Neocova had a very specific set of objectives, and MongoDB ensured they were met. Data is secure, resource maintenance and configuration are simple, and the start-up can now build a series of flexible data models. These models can then be stored in a distributed environment and can scale as Neocova grows and evolves.
More importantly, the solution delivers results for customers of Neocova. “We’re dramatically shortening the line between data and revenue by augmenting existing legacy technology systems and data that banks already have in place,” says Neocova CEO, Matt Beecher. “This approach allows for the delivery of actionable results quickly without the heavy lift of replacing existing legacy tools.”
Neocova’s solution allows customers to harness their data to make meaningful improvements.
Beecher sees two key areas where clients are reaping benefits.
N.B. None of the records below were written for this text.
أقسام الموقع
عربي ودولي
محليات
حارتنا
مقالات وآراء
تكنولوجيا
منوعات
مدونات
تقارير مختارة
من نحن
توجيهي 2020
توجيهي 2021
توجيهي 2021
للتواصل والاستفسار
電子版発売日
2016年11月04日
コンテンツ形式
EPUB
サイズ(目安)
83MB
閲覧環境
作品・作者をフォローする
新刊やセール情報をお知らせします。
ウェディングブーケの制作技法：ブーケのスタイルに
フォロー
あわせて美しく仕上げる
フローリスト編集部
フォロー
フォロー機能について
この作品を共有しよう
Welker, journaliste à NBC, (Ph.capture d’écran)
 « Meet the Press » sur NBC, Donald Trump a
Firstly, improved operational efficiency means banks can now access critical insights without having to commit vital resources to time-consuming data-modeling processes. Secondly, the speed of analysis, using ML and AI, creates actionable insights that allow banks to make informed, timely decisions. For personal banking, this could include analyzing an account holder’s transactions, identifying their mortgage payments and provider, and seeing if there is an opportunity for the bank to offer a better deal. Similar possibilities also apply to commercial customers, where the potential business benefits are even greater.
Beecher cites the example of one commercial bank that estimated it was missing out on around $1 million a year in revenue from lost merchant fee opportunities. Neocova’s analysis, however, was something of a shock. “We ran through the analytics and the figure wasn’t $1 million, it was $5 million in revenue transacting outside the bank,” he recalls. “It was something the bank could offer at a much cheaper rate, but just didn’t know about it.”
For Beecher, these results are just the beginning. “There are so many real-life examples of being able to harness data and translate it into something truly actionable for the banks,” he concludes. “And we're not talking about basis point differences: these are massive improvements for a bank. It's so powerful.”